Im niederländischen Valkenburg holt sich der 27-Jährige gebürtige Cottbuser Gold

Valkenburg. Als Rad-Profi Tony Martin sich mit letzter Kraft den Cauberg hinaufgekämpft und mit der Winzigkeit von fünf Sekunden gesiegt hatte, legte er sich als zweimaliger Weltmeister erschöpft auf den Asphalt von Valkenburg. In einem Herzschlagfinale hatte der 27-Jährige den Amerikaner Taylor Phinney besiegt und sich mit dem zweiten WM-Titel im Einzelzeitfahren eine goldene Genugtuung nach einer Saison voller Pleiten, Pech und Pannen beschert.

"Ich bin überglücklich, der Titel bedeutet mir nach dieser Saison so unglaublich viel. Manchmal müssen eben fünf Sekunden reichen, um Weltmeister zu werden. Das war die beste Woche meiner Karriere", sagte Martin. Mit stolz geschwellter Brust lauschte er den Klängen der Nationalhymne und blinzelte in die bereits tief stehende Sonne.

Von Beginn an hatte sich Martin in Abwesenheit der Dauerrivalen Bradley Wiggins und Fabian Cancellara ein Fernduell mit dem Olympia-Vierten Phinney geliefert. Der US-Boy lag bei der ersten Zwischenzeit am Ende des einen Kilometer langen Anstiegs Sint Remigiusstraat vier Sekunden vor Martin. Doch der Deutsche Meister schlug mit Bravour zurück, lag nach 29,7 Kilometern 13 Sekunden vorn und holte wenig später den direkt vor ihm gestarteten Alberto Contador ein. "Ich war froh, als ich Alberto gesehen habe. Es war wohl das härteste Zeitfahren meines Lebens", sagte Martin.

Martin büßte bis zur dritten Referenz einige Sekunden ein, doch am Ende der 46,3 Kilometer durch die Limburger Hügellandschaft leuchtete in 58:38 Minuten die Bestzeit auf. "Ich bin es etwas vorsichtiger angegangen. Wenn man als Top-Favorit halbwegs gut durch die Kurven kommt, ist die Chance auf den Sieg sehr groß", sagte Martin.
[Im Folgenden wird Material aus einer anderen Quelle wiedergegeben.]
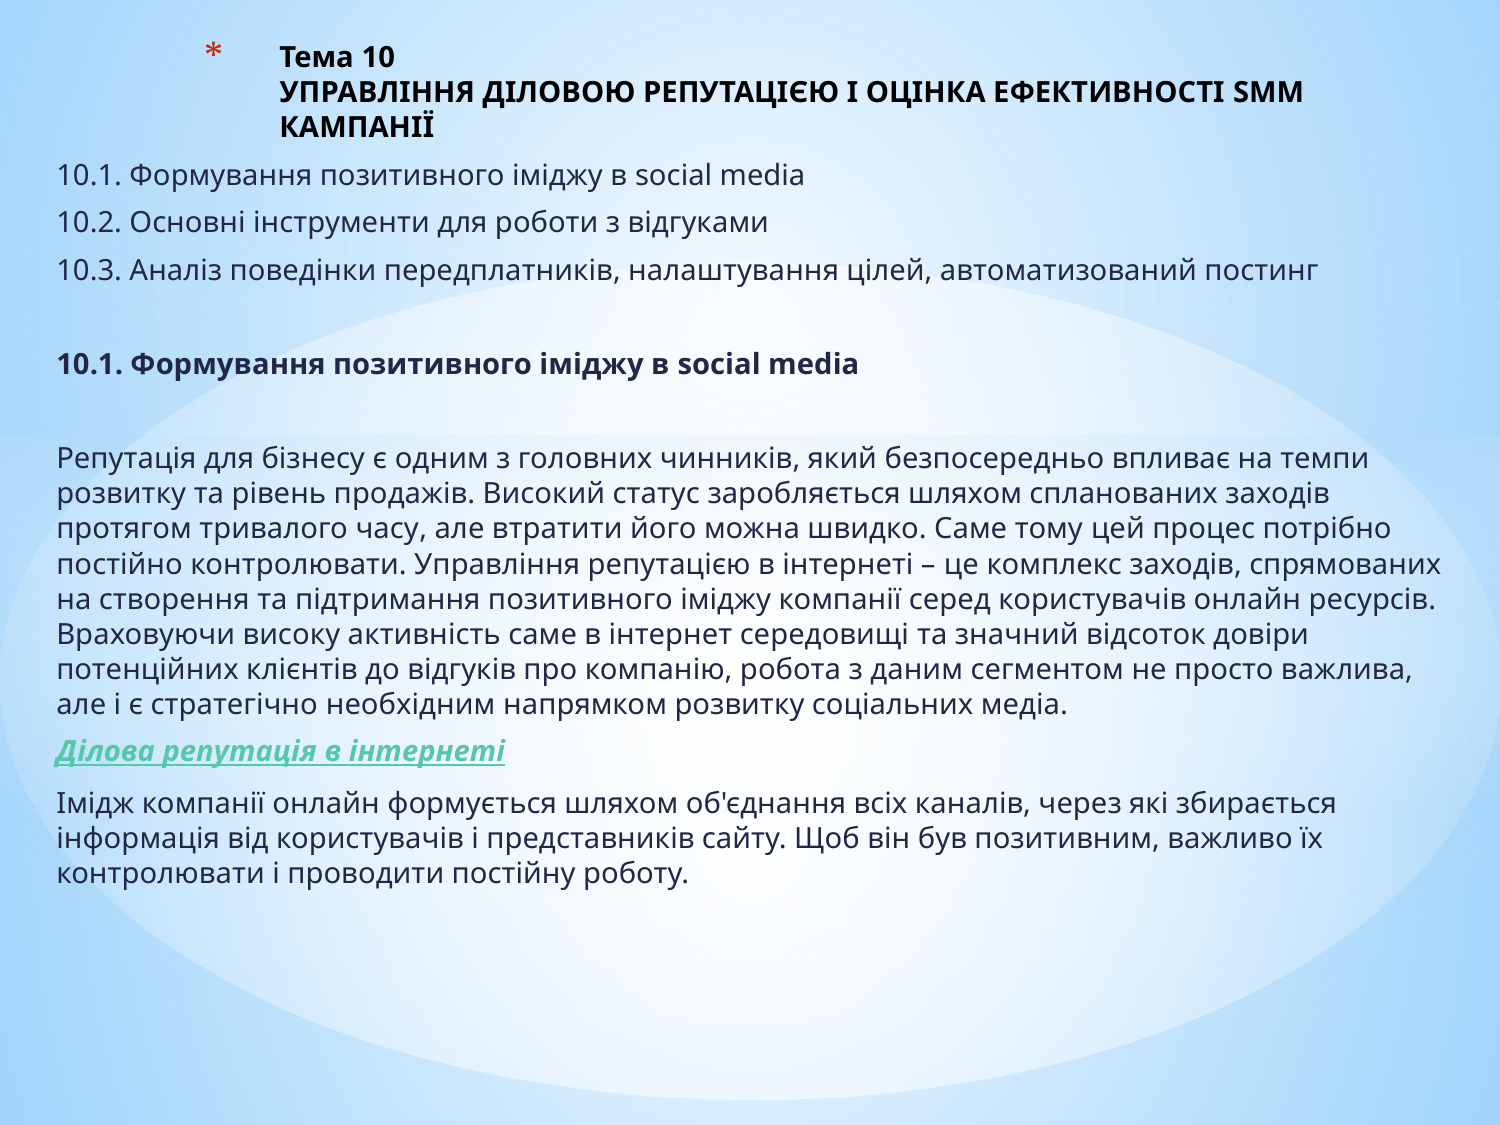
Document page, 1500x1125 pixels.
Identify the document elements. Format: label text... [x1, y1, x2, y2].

title Тема 10 УПРАВЛІННЯ ДІЛОВОЮ РЕПУТАЦІЄЮ І ОЦІНКА ЕФЕКТИВНОСТІ SMM КАМПАНІЇ [159, 30, 1337, 139]
subtitle 10.1. Формування позитивного іміджу в social media 10.2. Основні інструменти для роботи з відгуками 10.3. Аналіз поведінки передплатників, налаштування цілей, автоматизований постинг 10.1. Формування позитивного іміджу в social media Репутація для бізнесу є одним з головних чинників, який безпосередньо впливає на темпи розвитку та рівень продажів. Високий статус заробляється шляхом спланованих заходів протягом тривалого часу, але втратити його можна швидко. Саме тому цей процес потрібно постійно контролювати. Управління репутацією в інтернеті – це комплекс заходів, спрямованих на створення та підтримання позитивного іміджу компанії серед користувачів онлайн ресурсів. Враховуючи високу активність саме в інтернет середовищі та значний відсоток довіри потенційних клієнтів до відгуків про компанію, робота з даним сегментом не просто важлива, але і є стратегічно необхідним напрямком розвитку соціальних медіа. Ділова репутація в інтернеті Імідж компанії онлайн формується шляхом об'єднання всіх каналів, через які збирається інформація від користувачів і представників сайту. Щоб він був позитивним, важливо їх контролювати і проводити постійну роботу. [41, 149, 1471, 1094]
Bereits bei der Fahrt über den Zielstrich reckte Martin zwei gespreizte Finger in die Höhe. Erster Gratulant war der um mehr als zwei Minuten distanzierte Contador. Der zweimalige Tour-Sieger tätschelte Martin anerkennend die Wange. Im Lager des Bund Deutscher Radfahrer (BDR) herrschte Jubelstimmung. "Tony ist durch die Stürze und Verletzungen das Rennen vorsichtiger angegangen als Phinney, dadurch ist es sehr schwer geworden. Es ist für ihn ein sehr guter Abschluss", sagte Vizepräsident Udo Sprenger.

Im Vordergrund stand bei Martin die pure Erleichterung über das nach dem Seuchenjahr nicht mehr für möglich gehaltene Happy End. Im Frühjahr lag der 27-Jährige mit Knochenbrüchen im Krankenhaus, bei der Tour zerplatzten alle Träume vom Gelben Trikot durch Materialdefekte und einen Sturz. Dieser wird Martin demnächst womöglich noch beschäftigen, eine Operation am gebrochenen Kahnbein droht.

Doch daran verschwendet Martin noch keinen Gedanken: "Es ist ein tolles Gefühl, mich mit so einem Sieg in drei Wochen in meine Winterpause verabschieden zu können." Die beiden anderen BDR-Fahrer enttäuschten. Der junge Erfurter Patrick Gretsch fuhr mit fast vier Minuten Rückstand auf Martin auf Rang 27. Ex-Weltmeister Bert Grabsch (Wittenberg) absolvierte den Kurs nur als 36.